→ Exercise brief
Update everything from the line containing "Recherchez un praticien" down to the line containing "04 91 08 82 49" by swapping "Orthophonie" for "Kinésithérapie", and write out those lines again with nothing else changed.

(Rows drawn from a dataset)
------------------------------------------------------------

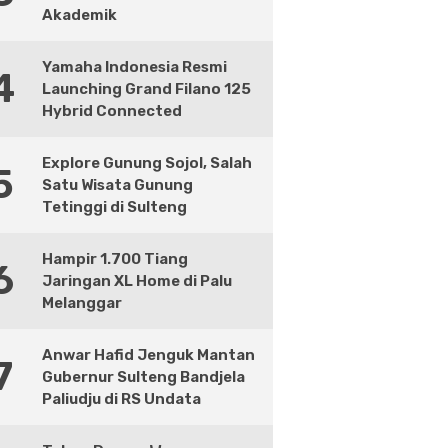
Akademik
Yamaha Indonesia Resmi
4
Launching Grand Filano 125
Hybrid Connected
Explore Gunung Sojol, Salah
5
Satu Wisata Gunung
Tetinggi di Sulteng
Hampir 1.700 Tiang
6
Jaringan XL Home di Palu
Melanggar
Anwar Hafid Jenguk Mantan
7
Gubernur Sulteng Bandjela
Paliudju di RS Undata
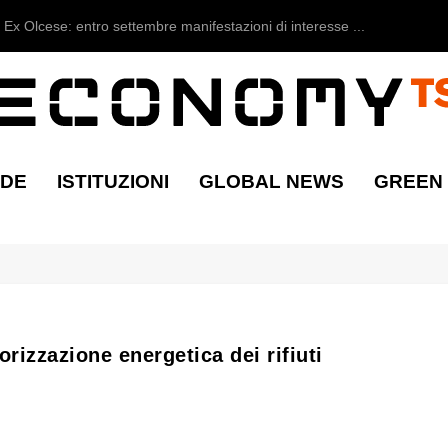
Ex Olcese: entro settembre manifestazioni di interesse ...
NDE
ISTITUZIONI
GLOBAL NEWS
GREEN
orizzazione energetica dei rifiuti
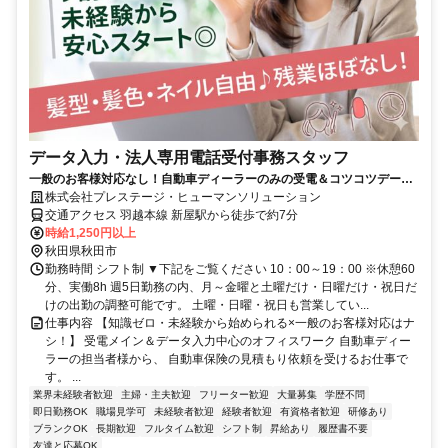
データ入力・法人専用電話受付事務スタッフ
一般のお客様対応なし！自動車ディーラーのみの受電＆コツコツデータ
入力事務♪丁寧な研修があるので専門知識ゼロ・未経験でも安心！
株式会社プレステージ・ヒューマンソリューション
交通アクセス 羽越本線 新屋駅から徒歩で約7分
時給1,250円以上
秋田県秋田市
勤務時間 シフト制 ▼下記をご覧ください 10：00～19：00 ※休憩60
分、実働8h 週5日勤務の内、月～金曜と土曜だけ・日曜だけ・祝日だ
けの出勤の調整可能です。 土曜・日曜・祝日も営業してい...
仕事内容 【知識ゼロ・未経験から始められる×一般のお客様対応はナ
シ！】 受電メイン＆データ入力中心のオフィスワーク 自動車ディー
ラーの担当者様から、 自動車保険の見積もり依頼を受けるお仕事で
す。 ...
業界未経験者歓迎
主婦・主夫歓迎
フリーター歓迎
大量募集
学歴不問
即日勤務OK
職場見学可
未経験者歓迎
経験者歓迎
有資格者歓迎
研修あり
ブランクOK
長期歓迎
フルタイム歓迎
シフト制
昇給あり
履歴書不要
友達と応募OK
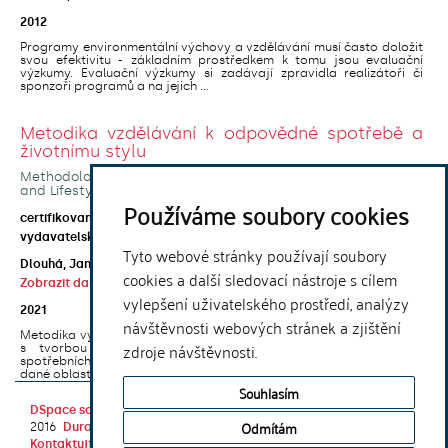
2012
Programy environmentální výchovy a vzdělávání musí často doložit
svou efektivitu - základním prostředkem k tomu jsou evaluační
výzkumy. Evaluační výzkumy si zadávají zpravidla realizátoři či
sponzoři programů a na jejich ...
Metodika vzdělávání k odpovědné spotřebě a
životnímu stylu
Methodology of the Education for Responsible Consumption
and Lifestyle
Používáme soubory cookies
open access
certifikovaná metodika
vydavatelská verze
Tyto webové stránky používají soubory
Dlouhá, Jana
;
Kroufek, Roman
;
Neprašová, Simona
;
cookies a další sledovací nástroje s cílem
Zobrazit další autory
vylepšení uživatelského prostředí, analýzy
2021
návštěvnosti webových stránek a zjištění
Metodika vychází z dosavadního teoretického poznání a zkušeností
zdroje návštěvnosti.
s tvorbou a realizací programu zaměřeného na utváření
spotřebních zvyklostí ve vzdělávání, reflektuje současné trendy
dané oblasti i diskuse probíhající v ...
Souhlasím
DSpace software
copyright © 2002-
Theme by
Odmítám
2016
DuraSpace
Kontaktujte nás
|
Vyjádření názoru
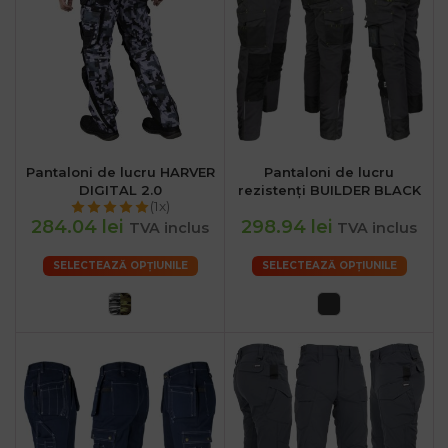
Pantaloni de lucru HARVER
Pantaloni de lucru
DIGITAL 2.0
rezistenți BUILDER BLACK
(1x)
284.04 lei
298.94 lei
TVA inclus
TVA inclus
SELECTEAZĂ OPȚIUNILE
SELECTEAZĂ OPȚIUNILE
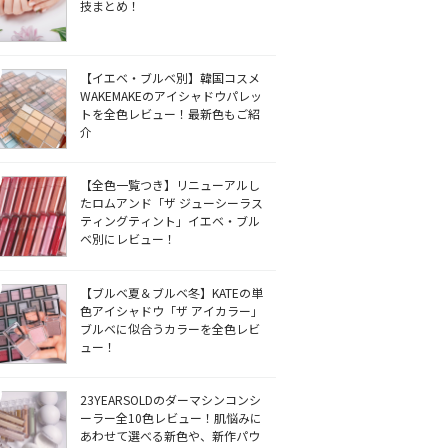
技まとめ！
【イエベ・ブルベ別】韓国コスメ
WAKEMAKEのアイシャドウパレッ
トを全色レビュー！最新色もご紹
介
【全色一覧つき】リニューアルし
たロムアンド「ザ ジューシーラス
ティングティント」イエベ・ブル
ベ別にレビュー！
【ブルベ夏＆ブルベ冬】KATEの単
色アイシャドウ「ザ アイカラー」
ブルベに似合うカラーを全色レビ
ュー！
23YEARSOLDのダーマシンコンシ
ーラー全10色レビュー！肌悩みに
あわせて選べる新色や、新作パウ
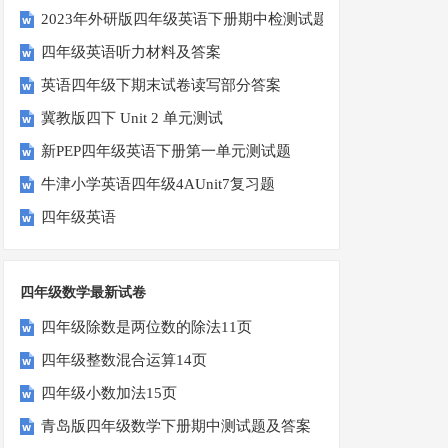
2023年外研版四年级英语下册期中检测试题
四年级英语听力材料及答案
英语四年级下期末试卷读写部分答案
冀教版四下 Unit 2 单元测试
新PEP四年级英语下册第一单元测试题
牛津小学英语四年级4AUnit7复习题
四年级英语
四年级数学最新试卷
四年级除数是两位数的除法11页
四年级整数混合运算14页
四年级小数加法15页
青岛版四年级数学下册期中测试题及答案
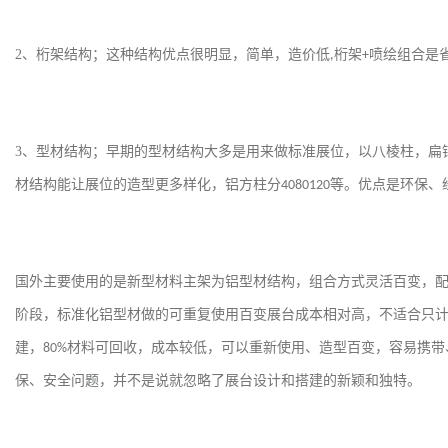
2
、桁架结构；这种结构优点很明显，简单，造价低
桁架
喷绘组合是
,
+
3
、型材结构；早期的型材结构大多是用来做标准展位，以八棱柱，扁
材结构能让展位的造型更多样化，铝方柱分
等。优点是环保、
4080120
国外主要使用的是新型材料主架为铝型材结构，组合方式灵活百变，
阶段，标准化铝型材做的可重复使用百变展台成本相对高，不适合只
建，
材料可回收，成本较低，可以重新使用、造型百变，容易携带
80%
保、安全问题，并不是说就忽略了展台设计和搭建的新颖和独特。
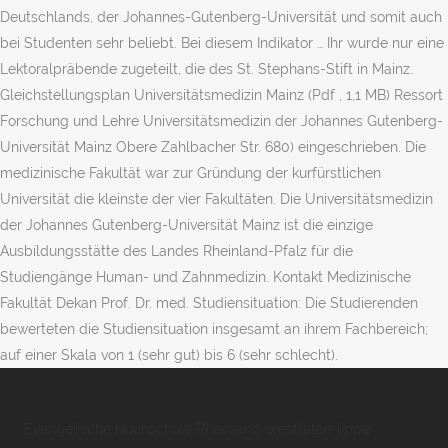
Deutschlands, der Johannes-Gutenberg-Universität und somit auch
bei Studenten sehr beliebt. Bei diesem Indikator … Ihr wurde nur eine
Lektoralpräbende zugeteilt, die des St. Stephans-Stift in Mainz.
Gleichstellungsplan Universitätsmedizin Mainz (Pdf , 1,1 MB) Ressort
Forschung und Lehre Universitätsmedizin der Johannes Gutenberg-
Universität Mainz Obere Zahlbacher Str. 680) eingeschrieben. Die
medizinische Fakultät war zur Gründung der kurfürstlichen
Universität die kleinste der vier Fakultäten. Die Universitätsmedizin
der Johannes Gutenberg-Universität Mainz ist die einzige
Ausbildungsstätte des Landes Rheinland-Pfalz für die
Studiengänge Human- und Zahnmedizin. Kontakt Medizinische
Fakultät Dekan Prof. Dr. med. Studiensituation: Die Studierenden
bewerteten die Studiensituation insgesamt an ihrem Fachbereich;
auf einer Skala von 1 (sehr gut) bis 6 (sehr schlecht).
Evangelische Hochschule Rheinland-westfalen-lippe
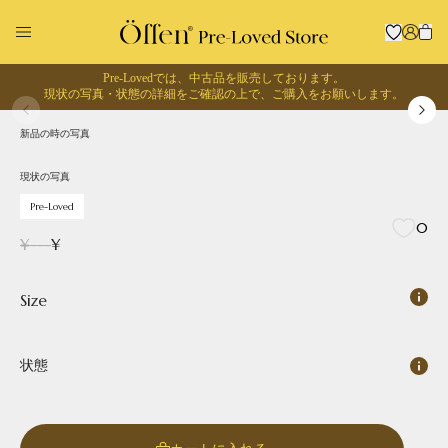
Pre-Lovedでは、中古品を販売しております。
1
/
0
現状の写真・状態の詳細をご確認の上で、
ご購入をお願いします。
現状の写真
Pre-Loved
新品の時の写真
回収に出す
お買い物する
現状の写真
Pre-Loved
0
¥
---
¥
Size
状態
Pointed
Square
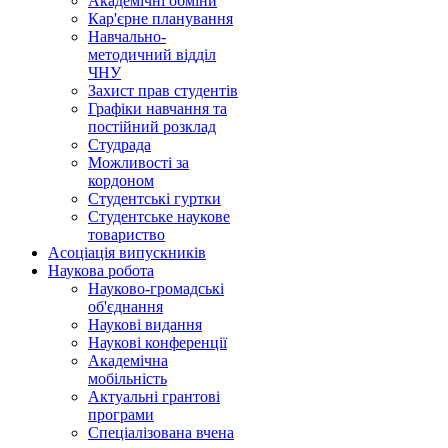
Академічні обміни
Кар'єрне планування
Навчально-
методичний відділ
ЧНУ
Захист прав студентів
Графіки навчання та
постійний розклад
Студрада
Можливості за
кордоном
Студентські гуртки
Студентське наукове
товариство
Асоціація випускників
Наукова робота
Науково-громадські
об'єднання
Наукові видання
Наукові конференції
Академічна
мобільність
Актуальні грантові
програми
Спеціалізована вчена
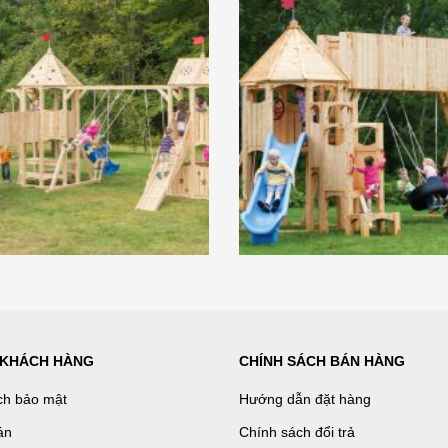
 KHÁCH HÀNG
CHÍNH SÁCH BÁN HÀNG
ch bảo mật
Hướng dẫn đặt hàng
án
Chính sách đổi trả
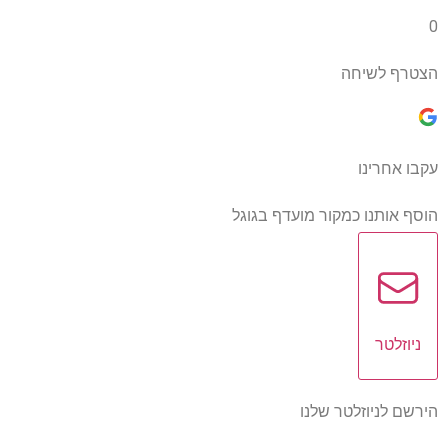
0
הצטרף לשיחה
עקבו אחרינו
הוסף אותנו כמקור מועדף בגוגל
ניוזלטר
הירשם לניוזלטר שלנו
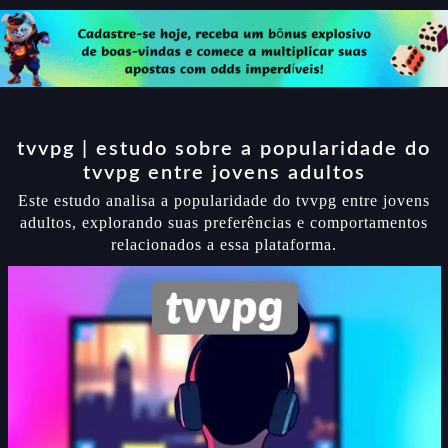
tvvpg | estudo sobre a popularidade do
tvvpg entre jovens adultos
Este estudo analisa a popularidade do tvvpg entre jovens
adultos, explorando suas preferências e comportamentos
relacionados a essa plataforma.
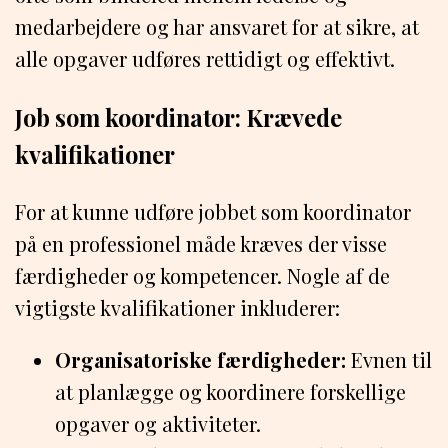
medarbejdere og har ansvaret for at sikre, at
alle opgaver udføres rettidigt og effektivt.
Job som koordinator: Krævede
kvalifikationer
For at kunne udføre jobbet som koordinator
på en professionel måde kræves der visse
færdigheder og kompetencer. Nogle af de
vigtigste kvalifikationer inkluderer:
Organisatoriske færdigheder:
Evnen til
at planlægge og koordinere forskellige
opgaver og aktiviteter.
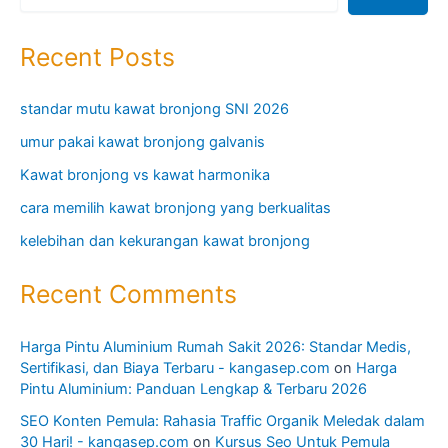
Recent Posts
standar mutu kawat bronjong SNI 2026
umur pakai kawat bronjong galvanis
Kawat bronjong vs kawat harmonika
cara memilih kawat bronjong yang berkualitas
kelebihan dan kekurangan kawat bronjong
Recent Comments
Harga Pintu Aluminium Rumah Sakit 2026: Standar Medis,
Sertifikasi, dan Biaya Terbaru - kangasep.com
on
Harga
Pintu Aluminium: Panduan Lengkap & Terbaru 2026
SEO Konten Pemula: Rahasia Traffic Organik Meledak dalam
30 Hari! - kangasep.com
on
Kursus Seo Untuk Pemula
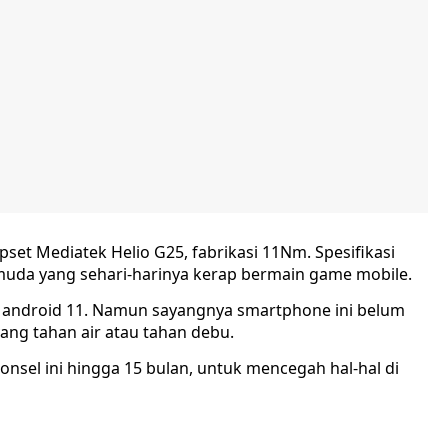
pset Mediatek Helio G25, fabrikasi 11Nm. Spesifikasi
muda yang sehari-harinya kerap bermain game mobile.
is android 11. Namun sayangnya smartphone ini belum
yang tahan air atau tahan debu.
sel ini hingga 15 bulan, untuk mencegah hal-hal di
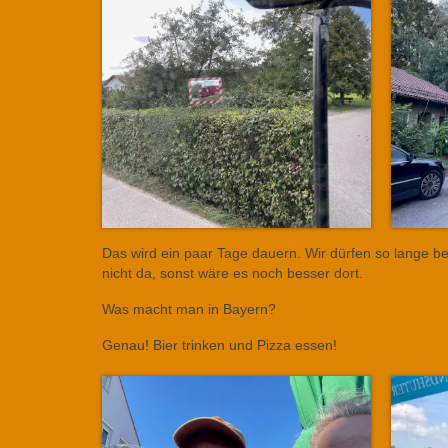
Das wird ein paar Tage dauern. Wir dürfen so lange b
nicht da, sonst wäre es noch besser dort.
Was macht man in Bayern?
Genau! Bier trinken und Pizza essen!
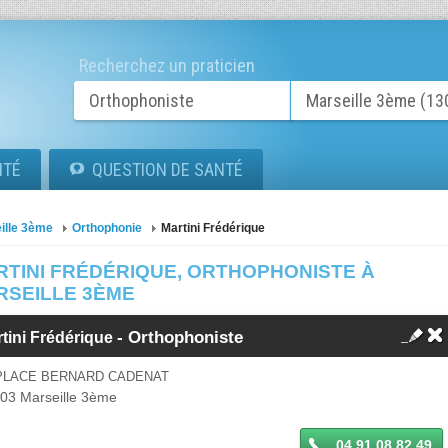
Recherchez un praticien
ITÉ
QUESTION DE SANTÉ
ille 3ème
Orthophonie
Martini Frédérique
RTINI FRÉDÉRIQUE, ORTHOPHONISTE À
RSEILLE 3ÈME
-
Orthophoniste
tini Frédérique
 PLACE BERNARD CADENAT
003
Marseille 3ème
04 91 08 82 49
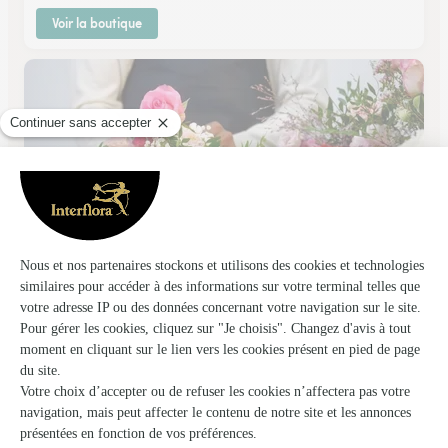
Voir la boutique
La Boutique Fleurie
Horbourg Wihr
★
★
★
★
★
4.5 (76)
71, grand'Rue
Voir la boutique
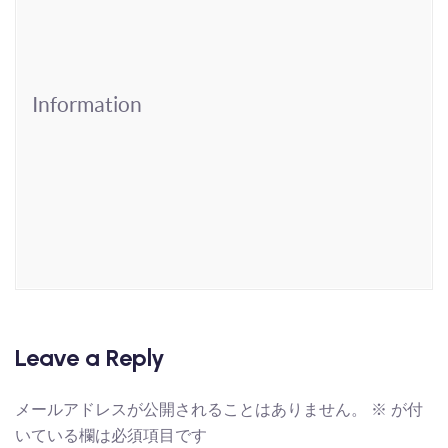
Information
Leave a Reply
メールアドレスが公開されることはありません。
※
が付
いている欄は必須項目です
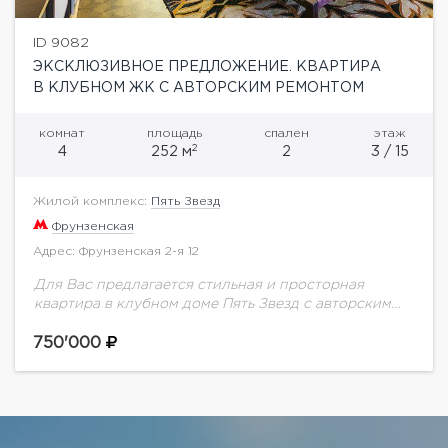
ID 9082
ЭКСКЛЮЗИВНОЕ ПРЕДЛОЖЕНИЕ. КВАРТИРА
В КЛУБНОМ ЖК С АВТОРСКИМ РЕМОНТОМ
комнат
площадь
спален
этаж
2
4
252 м
2
3 / 15
Жилой комплекс:
Пять Звезд
Фрунзенская
Адрес: Фрунзенская 2-я 12
Для Вас предлагается стильная и просторная
квартира в клубном доме Пять Звезд с авторским
ремонтом с использованием дорогих материалов.
Функциональной планировкой предусмотрено:
750'000
просторный холл, гостиная совмещенная с...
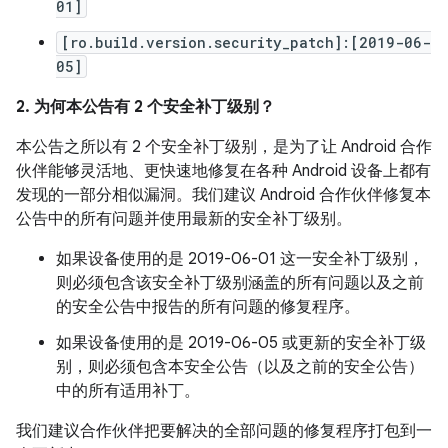
01]
[ro.build.version.security_patch]:[2019-06-
05]
2. 为何本公告有 2 个安全补丁级别？
本公告之所以有 2 个安全补丁级别，是为了让 Android 合作
伙伴能够灵活地、更快速地修复在各种 Android 设备上都有
发现的一部分相似漏洞。我们建议 Android 合作伙伴修复本
公告中的所有问题并使用最新的安全补丁级别。
如果设备使用的是 2019-06-01 这一安全补丁级别，
则必须包含该安全补丁级别涵盖的所有问题以及之前
的安全公告中报告的所有问题的修复程序。
如果设备使用的是 2019-06-05 或更新的安全补丁级
别，则必须包含本安全公告（以及之前的安全公告）
中的所有适用补丁。
我们建议合作伙伴把要解决的全部问题的修复程序打包到一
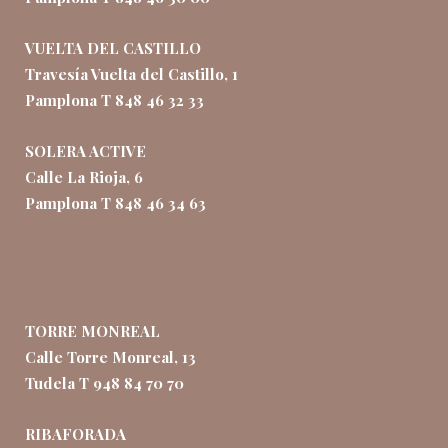
VUELTA DEL CASTILLO
Travesía Vuelta del Castillo, 1
Pamplona T 848 46 32 33
SOLERA ACTIVE
Calle La Rioja, 6
Pamplona T 848 46 34 63
TORRE MONREAL
Calle Torre Monreal, 13
Tudela T 948 84 70 70
RIBAFORADA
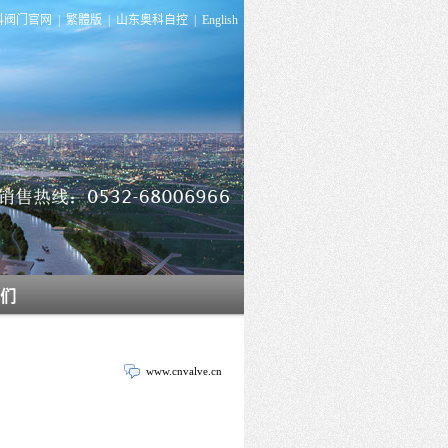
科阀门官网
|
繁體版
|
山东奥科自控
|
English
们
www.cnvalve.cn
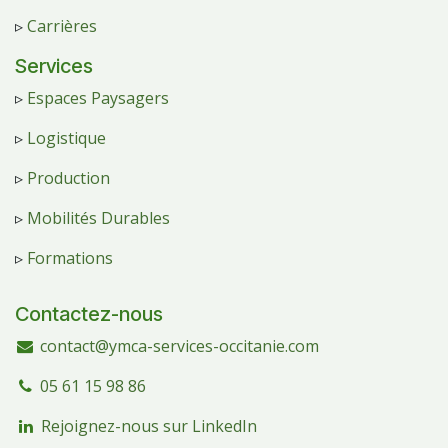
▹
Carrières
Services
▹
Espaces Paysagers
▹
Logistique
▹
Production
▹
Mobilités Durables
▹
Formations
Contactez-nous
contact@ymca-services-occitanie.com
05 61 15 98 86
Rejoignez-nous sur LinkedIn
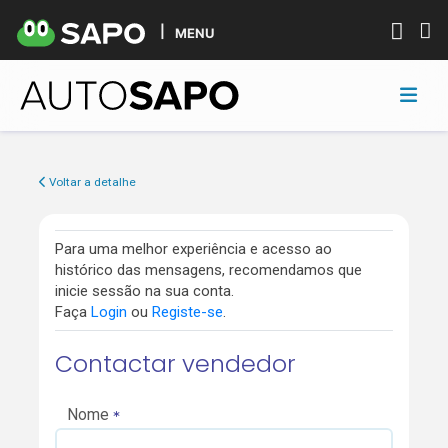
MENU
Voltar a detalhe
Para uma melhor experiência e acesso ao
histórico das mensagens, recomendamos que
inicie sessão na sua conta.
Faça
Login
ou
Registe-se
.
Contactar vendedor
Nome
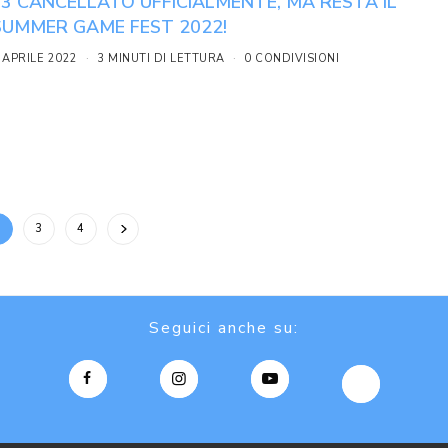
E3 CANCELLATO UFFICIALMENTE, MA RESTA IL
SUMMER GAME FEST 2022!
 APRILE 2022
3 MINUTI DI LETTURA
0 CONDIVISIONI
2
3
4
Seguici anche su:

------------------------------------------------------------

→ Written response
Recherchez un praticien
ITÉ
QUESTION DE SANTÉ
ille 3ème
Kinésithérapie
Martini Frédérique
RTINI FRÉDÉRIQUE, ORTHOPHONISTE À
RSEILLE 3ÈME
-
Orthophoniste
tini Frédérique
 PLACE BERNARD CADENAT
003
Marseille 3ème
04 91 08 82 49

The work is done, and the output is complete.